Following on from our “Tracking the Coronavirus (COVID-19)” article last week, we thought we would provide an update to this fluid situation.
Munro Partners has been tracking the Coronavirus daily since China confirmed the outbreak on January 20 in Wuhan Province. As an absolute return manager, we analyse the data and patterns to provide insight in terms of timing and ways to protect against the financial downside for our clients.
Source: Worldometer, Munro Partners
Looking at our chart on confirmed COVID-19 cases by country, we had seen a clear trend developing. Progression of confirmed cases by day (with t+0 at 100 cases on a country-by-country basis), we see that the rate of increasing cases (2nd derivatives) have an inflection point between 15 and 20 days. That is, from the time a country crosses 100 cases, it takes roughly 20 days to get the outbreak under control (new daily cases are less than the day before).
China Ex-Hubei is the longest test case with an inflection point at 20 days. While there were 127 cases at t+0 (1st point) increasing rapidly to 11,287 cases by t+20, a further 20 days later (t+40) there were “just” 1,784 new cases. A similar inflection point occurred in South Korea at t+17, whereby the daily number of new cases started to fall.
Since our last publication things have clearly become considerably worse. Despite being in lockdown, Italy is still experiencing increases to t+22. This could somewhat be explained by the delay to lockdowns on March 9 (t+14) whereas China, South Korea and Singapore quickly implemented early lockdowns. Ostensibly, the experience in China and South Korea suggest this could take six weeks to pass through; but arguably this time period is conservative as Asian nations have generally been more compliant than European nations. More concerningly, other large nations such as the US, Spain and France appear to be on the Italy path which suggests more trouble ahead for those nations and more stringent lockdowns for greater parts of the global economy.
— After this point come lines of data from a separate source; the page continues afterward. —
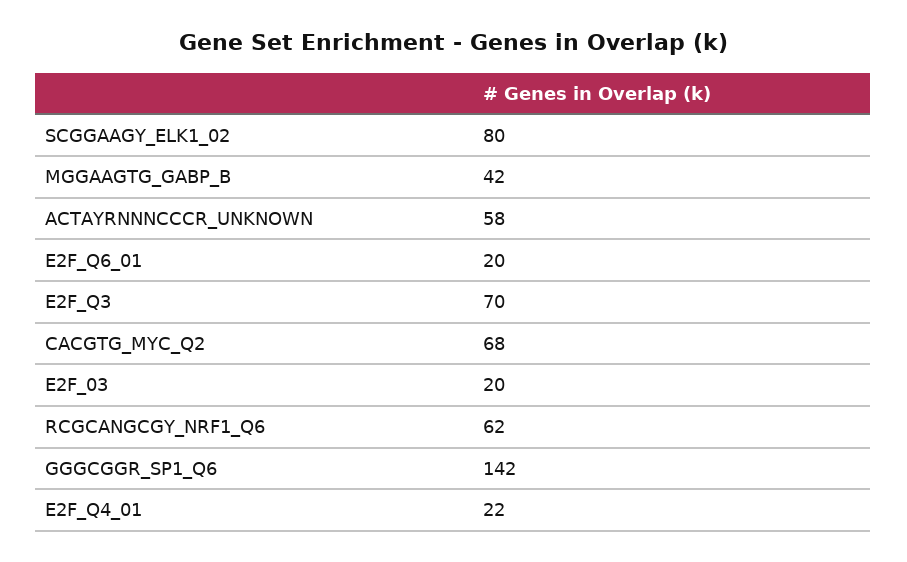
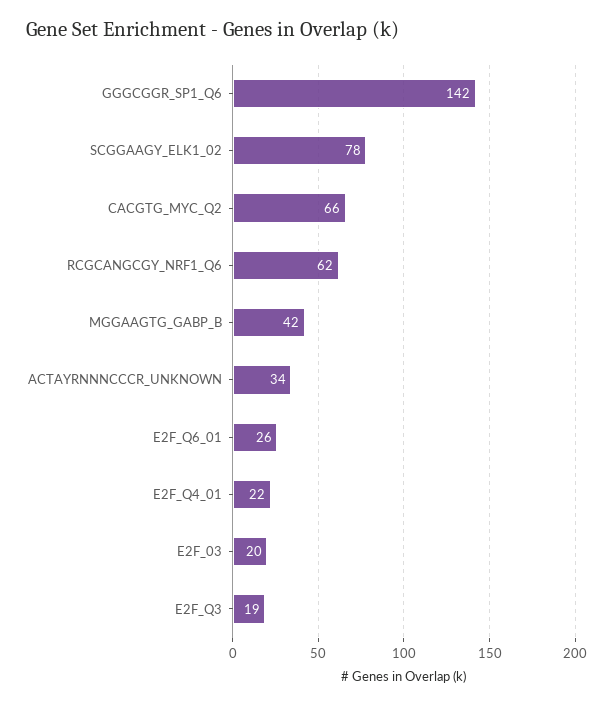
  {
-   "SCGGAAGY_ELK1_02": 80,
+   "SCGGAAGY_ELK1_02": 78,
    "MGGAAGTG_GABP_B": 42,
-   "ACTAYRNNNCCCR_UNKNOWN": 58,
+   "ACTAYRNNNCCCR_UNKNOWN": 34,
-   "E2F_Q6_01": 20,
+   "E2F_Q6_01": 26,
-   "E2F_Q3": 70,
+   "E2F_Q3": 19,
-   "CACGTG_MYC_Q2": 68,
+   "CACGTG_MYC_Q2": 66,
    "E2F_03": 20,
    "RCGCANGCGY_NRF1_Q6": 62,
    "GGGCGGR_SP1_Q6": 142,
    "E2F_Q4_01": 22
  }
Consequently, it would be safe to assume that COVID 19 is likely to be with us for at least the next few months. If economic restrictions remain for the same amount of time, market conversations will rapidly move from health and liquidity crises to talk of a solvency crisis. The travel industry has already reached this stage and co-ordinated action is urgently needed for the rest of the economy to recover.
Meanwhile, stay safe, and look after each other.